SELECTED PASSAGE:
/---

The functionality of surrogates and of the virtual control zone is highly correlated with the levels of cooperation that exist among institutions. As with many digital library solutions, automated mechanisms for asserting control in a distributed environment co-exist with human and organizational realities. As a result, V-A Surrogates may implement well-defined responsibilities shared between trusted partners, or they may represent best-effort attempts of an organization to assert some degree of influence or monitoring over external resources that are completely out of their physical control. This section describes a number of scenarios along this control and cooperation spectrum.

Cooperative Relationships

Cooperative agreements have historically enhanced the functionality of individual libraries. For example, agreement among libraries on cataloging standards and MARC encoding has facilitated widely practiced sharing of cataloging records. Initiatives such as the Committee on Institutional Cooperation (CIC) have made it possible for libraries to extend their catalogs beyond institutional boundaries. Recently, with the availability of an increasing number of digital resources, libraries have entered into new types of agreements for distributing responsibility for these resources. For example, an agreement between the Library of Congress and Bell and Howell Information and Learning Company (formally UMI) effectively cedes some of the Library's custodial responsibility for dissertations to Bell and Howell while stating a fail-safe provision to ensure their long-term preservation.

\---

EXTRACTED INFORMATION:
/---

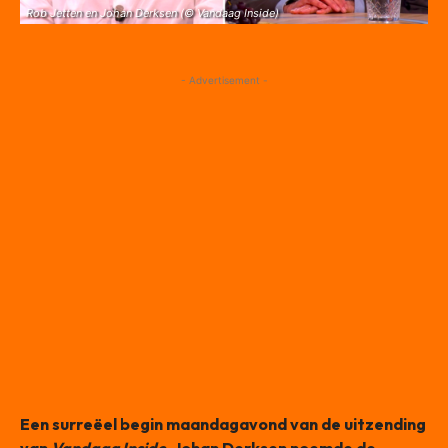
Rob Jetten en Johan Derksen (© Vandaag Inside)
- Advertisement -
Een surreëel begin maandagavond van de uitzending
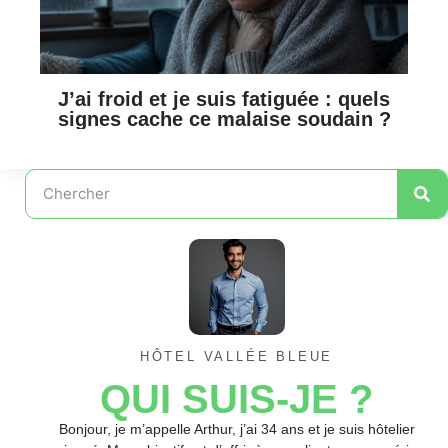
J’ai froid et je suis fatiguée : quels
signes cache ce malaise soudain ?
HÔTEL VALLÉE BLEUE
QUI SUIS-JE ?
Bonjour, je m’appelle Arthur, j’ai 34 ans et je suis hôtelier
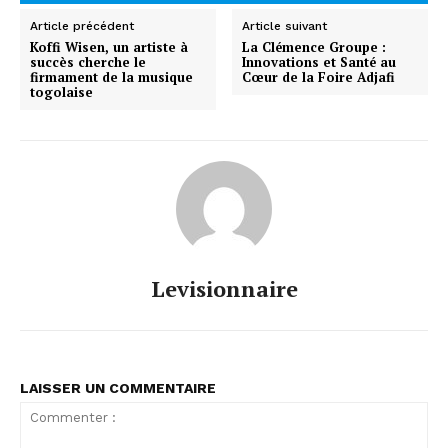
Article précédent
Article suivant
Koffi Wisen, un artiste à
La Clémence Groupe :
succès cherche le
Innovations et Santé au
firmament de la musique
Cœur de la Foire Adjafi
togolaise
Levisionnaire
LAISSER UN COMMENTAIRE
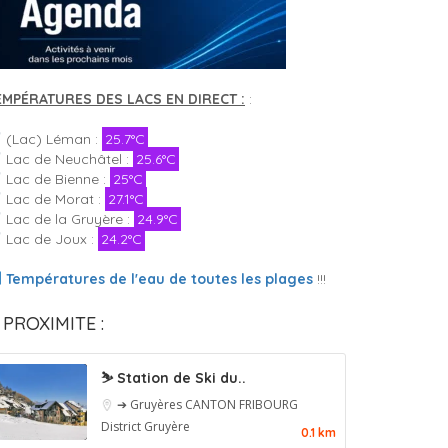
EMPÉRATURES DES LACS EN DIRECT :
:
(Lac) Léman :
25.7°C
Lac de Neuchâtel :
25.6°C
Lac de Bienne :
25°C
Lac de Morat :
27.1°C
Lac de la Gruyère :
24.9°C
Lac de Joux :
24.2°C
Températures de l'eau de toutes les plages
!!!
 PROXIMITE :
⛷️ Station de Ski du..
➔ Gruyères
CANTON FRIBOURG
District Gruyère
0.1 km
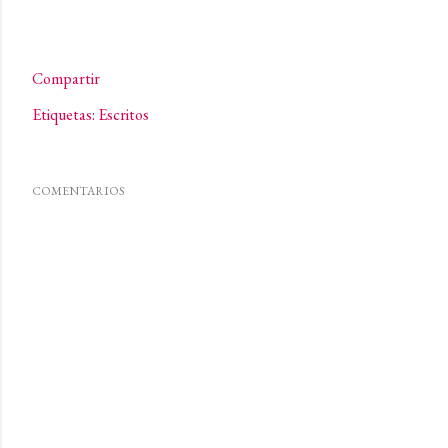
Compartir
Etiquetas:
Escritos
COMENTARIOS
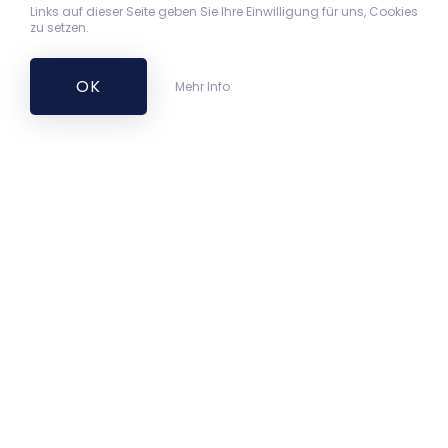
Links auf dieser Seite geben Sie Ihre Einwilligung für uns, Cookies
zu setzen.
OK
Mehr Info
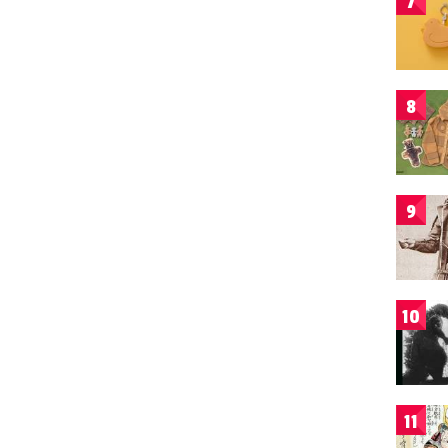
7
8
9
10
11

\---
/---

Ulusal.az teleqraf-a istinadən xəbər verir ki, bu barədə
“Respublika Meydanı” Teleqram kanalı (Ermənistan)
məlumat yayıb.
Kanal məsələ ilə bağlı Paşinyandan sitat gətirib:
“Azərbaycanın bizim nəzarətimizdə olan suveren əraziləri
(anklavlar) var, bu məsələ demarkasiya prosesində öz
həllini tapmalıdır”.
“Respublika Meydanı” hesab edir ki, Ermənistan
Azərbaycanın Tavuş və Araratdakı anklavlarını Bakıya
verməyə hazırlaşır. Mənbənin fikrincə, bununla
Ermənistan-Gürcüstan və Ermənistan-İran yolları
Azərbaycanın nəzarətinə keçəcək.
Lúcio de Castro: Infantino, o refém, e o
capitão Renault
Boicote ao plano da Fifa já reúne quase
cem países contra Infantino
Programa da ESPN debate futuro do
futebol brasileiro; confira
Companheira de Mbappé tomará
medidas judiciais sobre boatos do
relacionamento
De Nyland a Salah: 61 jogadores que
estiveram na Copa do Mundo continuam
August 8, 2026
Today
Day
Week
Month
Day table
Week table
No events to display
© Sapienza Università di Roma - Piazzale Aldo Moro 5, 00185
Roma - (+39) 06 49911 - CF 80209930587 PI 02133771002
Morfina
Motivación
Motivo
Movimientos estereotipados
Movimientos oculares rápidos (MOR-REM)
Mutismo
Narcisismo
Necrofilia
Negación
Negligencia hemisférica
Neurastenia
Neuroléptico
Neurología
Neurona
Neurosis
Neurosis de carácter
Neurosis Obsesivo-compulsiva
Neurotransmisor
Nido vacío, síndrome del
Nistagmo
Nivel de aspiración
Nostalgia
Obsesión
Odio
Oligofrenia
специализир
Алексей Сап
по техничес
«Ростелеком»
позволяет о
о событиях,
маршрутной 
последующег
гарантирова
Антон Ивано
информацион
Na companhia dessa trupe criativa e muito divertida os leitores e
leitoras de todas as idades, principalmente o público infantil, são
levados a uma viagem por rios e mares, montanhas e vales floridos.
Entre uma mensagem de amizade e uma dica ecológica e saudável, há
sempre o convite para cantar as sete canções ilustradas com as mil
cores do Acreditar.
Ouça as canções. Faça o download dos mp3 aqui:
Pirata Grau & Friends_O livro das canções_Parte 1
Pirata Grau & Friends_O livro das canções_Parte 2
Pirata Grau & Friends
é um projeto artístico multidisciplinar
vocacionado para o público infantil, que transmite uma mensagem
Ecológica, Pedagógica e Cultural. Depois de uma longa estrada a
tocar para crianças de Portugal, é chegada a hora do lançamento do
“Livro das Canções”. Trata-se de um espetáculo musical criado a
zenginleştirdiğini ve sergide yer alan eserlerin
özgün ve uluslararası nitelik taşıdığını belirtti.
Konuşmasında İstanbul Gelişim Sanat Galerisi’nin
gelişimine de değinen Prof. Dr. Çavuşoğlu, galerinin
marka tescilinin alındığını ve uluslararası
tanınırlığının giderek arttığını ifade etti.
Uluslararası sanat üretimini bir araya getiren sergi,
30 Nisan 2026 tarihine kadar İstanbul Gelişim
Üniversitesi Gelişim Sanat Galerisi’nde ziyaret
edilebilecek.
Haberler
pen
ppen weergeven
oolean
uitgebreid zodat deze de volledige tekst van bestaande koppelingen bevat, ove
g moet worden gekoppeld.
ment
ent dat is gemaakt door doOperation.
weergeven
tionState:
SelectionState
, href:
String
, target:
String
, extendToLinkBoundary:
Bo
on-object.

\---

PROBLEM DETAILS:
Extract from the text on virtual control of library resources the stretch from "The functionality of surrogates" through "and cooperation spectrum.".

SOLUTION TO THE EXERCISE:
The functionality of surrogates and of the virtual control zone is highly correlated with the levels of cooperation that exist among institutions. As with many digital library solutions, automated mechanisms for asserting control in a distributed environment co-exist with human and organizational realities. As a result, V-A Surrogates may implement well-defined responsibilities shared between trusted partners, or they may represent best-effort attempts of an organization to assert some degree of influence or monitoring over external resources that are completely out of their physical control. This section describes a number of scenarios along this control and cooperation spectrum.